Twitter network analysis clusters data scientists and reveals most influential data scientists on Twitter. How does it compare to human ranking of data scientists on Quora?
Gilad Lotan from Social Flow recently presented a
tutorial at the Pydata NYC conference on his work using Python's Networkx library and the open source graphing tool, Gephi.
As part of his analysis he also used these tools to analyze social networks on Twitter
pythonistas and data scientists.
Here's the network chart for data scientists, defined as users who have one these phrases in their Twitter bios: "Data Science, Data Scientist, Machine Learning, Data Strateg*".
The biggest nodes include
According to Gilad,
- @hmason, Hilary Mason (purple cluster), bitly, (purple cluster)
- @johnmyleswhite, John Myles White, author of Author of Machine Learning for Hackers (purple cluster)
- @kaggle, Kaggle, (yellow cluster)
- @peteskomoroch, Pete Skomoroch, LinkedIn, (blue cluster)
- @DataJunkie, Ryan Rosario, Data Scientist/Research Engineer at Riot Games (blue cluster)
- @dpatil, DJ Patil, formerly LinkedIn, now Greylock (blue cluster)
- @bigdata, Ben Lorica, Chief Data Scientist at OReillyMedia (blue cluster)
- @ogrisel, Olivier Grisel, contributor to scikit-learn (yellow cluster)
- @kdnuggets, Gregory Piatetsky, KDnuggets (green cluster)
- @revodavid, David Smith, Revolution Analytics (green cluster)
Purple cluster seems to be a mix of east coast and academics,
the dark blue is the west coast data drinking crew.

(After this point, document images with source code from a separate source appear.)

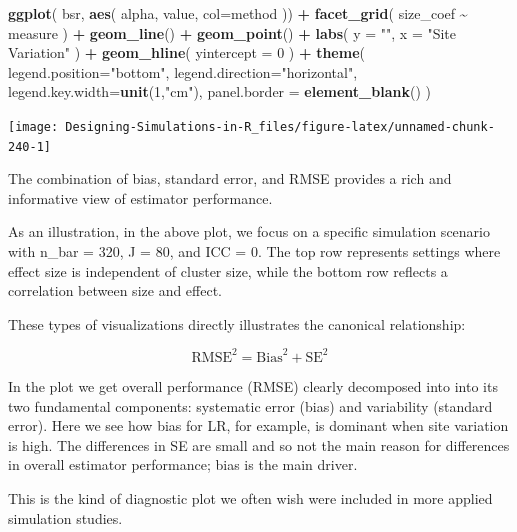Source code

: \documentclass[
]{book}
\newenvironment{Shaded}{\begin{snugshade}}{\end{snugshade}}
\newcommand{\AttributeTok}[1]{\textcolor[rgb]{0.13,0.29,0.53}{#1}}
\newcommand{\DecValTok}[1]{\textcolor[rgb]{0.00,0.00,0.81}{#1}}
\newcommand{\FunctionTok}[1]{\textcolor[rgb]{0.13,0.29,0.53}{\textbf{#1}}}
\newcommand{\NormalTok}[1]{#1}
\newcommand{\SpecialCharTok}[1]{\textcolor[rgb]{0.81,0.36,0.00}{\textbf{#1}}}
\newcommand{\StringTok}[1]{\textcolor[rgb]{0.31,0.60,0.02}{#1}}
\begin{document}
\begin{Shaded}
\begin{Highlighting}[]
\FunctionTok{ggplot}\NormalTok{( bsr, }\FunctionTok{aes}\NormalTok{( alpha, value, }\AttributeTok{col=}\NormalTok{method )) }\SpecialCharTok{+}
  \FunctionTok{facet\_grid}\NormalTok{( size\_coef }\SpecialCharTok{\textasciitilde{}}\NormalTok{ measure ) }\SpecialCharTok{+}
  \FunctionTok{geom\_line}\NormalTok{() }\SpecialCharTok{+} \FunctionTok{geom\_point}\NormalTok{() }\SpecialCharTok{+}
  \FunctionTok{labs}\NormalTok{( }\AttributeTok{y =} \StringTok{""}\NormalTok{, }\AttributeTok{x =} \StringTok{"Site Variation"}\NormalTok{ )  }\SpecialCharTok{+}
  \FunctionTok{geom\_hline}\NormalTok{( }\AttributeTok{yintercept =} \DecValTok{0}\NormalTok{ ) }\SpecialCharTok{+}
  \FunctionTok{theme}\NormalTok{( }\AttributeTok{legend.position=}\StringTok{"bottom"}\NormalTok{,}
         \AttributeTok{legend.direction=}\StringTok{"horizontal"}\NormalTok{, }
         \AttributeTok{legend.key.width=}\FunctionTok{unit}\NormalTok{(}\DecValTok{1}\NormalTok{,}\StringTok{"cm"}\NormalTok{),}
         \AttributeTok{panel.border =} \FunctionTok{element\_blank}\NormalTok{() )}
\end{Highlighting}
\end{Shaded}

\begin{center}\texttt{[image: Designing-Simulations-in-R\_files/figure-latex/unnamed-chunk-240-1]} \end{center}

The combination of bias, standard error, and RMSE provides a rich and informative view of estimator performance.

As an illustration, in the above plot, we focus on a specific simulation scenario with n\_bar = 320, J = 80, and ICC = 0. The top row represents settings where effect size is independent of cluster size, while the bottom row reflects a correlation between size and effect.

These types of visualizations directly illustrates the canonical relationship:

\[ \text{RMSE}^2 = \text{Bias}^2 + \text{SE}^2 \]

In the plot we get overall performance (RMSE) clearly decomposed into into its two fundamental components: systematic error (bias) and variability (standard error).
Here we see how bias for LR, for example, is dominant when site variation is high.
The differences in SE are small and so not the main reason for differences in overall estimator performance; bias is the main driver.

This is the kind of diagnostic plot we often wish were included in more applied simulation studies.
\end{document}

Yellow looks like west coast social network folks while green have been doing it for a while.
The orange cluster is harder to nail down. Perhaps more academic, applied math and less tech-scene?
I think that the above clustering is interesting, but not fully representative - for example
it does not include people like
Jeff Hammerbacher, @hackingdata who with DJ Patil coined the term "Data Scientist",
but his twitter bio does not include "Data Scientist".
For comparison, Ferenc Huszár, data scientist at PeerIndex, recently gave this interesting
answer on Quora:
Who are the most notable and influential data scientists?.
Here is his list of most influential data scientist, which shows a significant overlap between human ranking and Twitter ranking, but about half of the list below is missing from the Twitter map.
Notable and Influential Data Scientists in Industry, according to Quora
- Hilary Mason, bitly
- Dj Patil, linkedIn, then Greylock partners
- Jeff Hammerbacher, cloudera, previously Facebook Data Team, @hackingdata
- Peter Skomoroch, linkedin,
- Drew Conway,
- Olivier Grisel, contibutor to scikit-learn,
- Amy Heineike, Squid
- Gregory Piatetsky, KDnuggets
- Andreas Weigend, former chief scientist at Amazon, now Stanford
- Tim O'Reilly, not a data scientist, but very important influencer in the area
- Andrew Ng, Coursera and Stanford